/VA_Viz

Visualization Data for MCMC runs on VA precincts

Primary LanguagePythonMIT LicenseMIT

Visualization Data for MCMC runs on VA precincts

This repo contains a small snapshot of ensemble data for the state of Virginia for testing visualization techniques. There are two 100k step ensembles presented here, one each for Congressional districts (11) and state Senate districts (40). For each ensemble we have recorded a variety of metrics for each plan, described in more detail below. The ensembles were generated with the GerryChain software: https://github.com/mggg/gerrychain using a script similar to VA_Examples.py. VA_boxes.py and science_plots_VA.py provide examples of parsing scripts for the data. Precinct data was gathered by the OpenPrecincts project: https://openprecincts.org and preprocessed with https://github.com/mggg/maup. The final shapefile is in the Data directory above.

The procedure for generating the data was to form a Markov chain on the set of districting partitions of Virginia precincts using the Recombination step described here: https://mggg.org/VA-report.pdf. At each step of the chain (i.e. each obsevered districting plan) the statistics described below were measured and every 2000 steps the full set of observations was written to file. Thus, the data files are indexed by 2000*t where t runs from 1 to 50.

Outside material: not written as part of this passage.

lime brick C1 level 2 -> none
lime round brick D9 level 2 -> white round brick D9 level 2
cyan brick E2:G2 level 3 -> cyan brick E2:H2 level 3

The metrics are separated into three main categories:

  1. Global plan metrics

    These statistics are properties of the entire plan at once. Each file contains a comma separated list of values describing the property of the current plan in the ensemble.

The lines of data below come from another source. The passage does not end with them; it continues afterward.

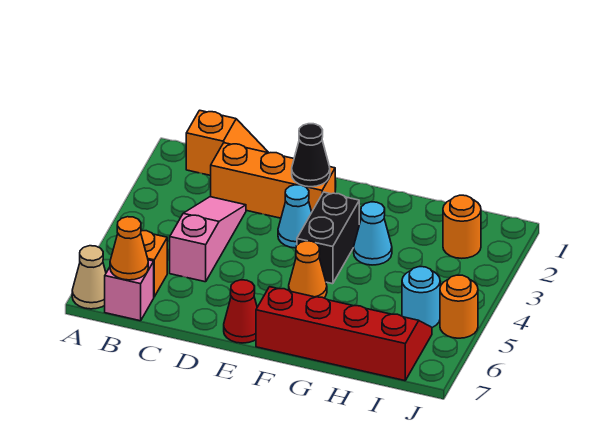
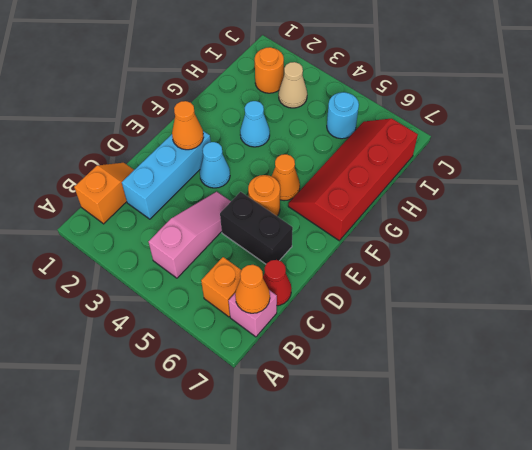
tan cone A7 level 1 -> tan cone I3 level 1
orange brick C2:E2 level 1 -> cyan brick C2:E2 level 1
pink slope C3:C5 level 1 top 5 -> pink slope B4:D4 level 1 top B
black cone E2 level 2 -> orange cone E2 level 2
red cone E7 level 1 -> red cone C7 level 1
black brick F3:F4 level 1 -> black brick D5:D6 level 1
orange round brick J5 level 1 -> orange round brick E5 level 1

  • cuts: Number of cut edges between the districts in the current plan
  • splits: Number of localities (county equivalents) that are split by the districting plan
  1. Partisan Metrics

    The full state partisan metrics are reported by election for each plan. Thus, each file consists of a collection of rows of five comma separated entries, one for each of the elections described below.

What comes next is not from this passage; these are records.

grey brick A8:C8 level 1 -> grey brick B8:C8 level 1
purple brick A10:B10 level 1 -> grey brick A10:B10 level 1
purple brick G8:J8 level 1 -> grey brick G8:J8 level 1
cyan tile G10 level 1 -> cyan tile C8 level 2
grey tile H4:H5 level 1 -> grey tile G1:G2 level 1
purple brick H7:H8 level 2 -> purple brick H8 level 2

  • egs: Efficiency Gap of the current plan
  • mms: Mean-Median of the current plan
  • hmss: # of seats won by the Dem party in the current plan
  1. District statistics

    The statistics presented at the district level are arranged into rows of k comma separated values, where k is the number of districts in the plan (11 for Congress and 40 for the Senate). The values in each entry for the election data are the expected percentage of Democratic vote share in each district while the values in the population files are the number of individuals who live in each district

  • ATG17: 2017 Attorney General Election
  • LTG17: 2017 Lieutenant Governor Election
  • GOV18: 2018 Gubenatorial Election
  • PRS16: 2016 Presidential Election
  • SEN18: 2018 Senatorial Election
  • pop: Population of each district in the plan

In addition to the metrics, there are also assignment files which are .json dictionaries mapping the precinct labels to their district number for each snapshot of the ensemble and a collection of .pngs showing colorful maps of the snapshot plans.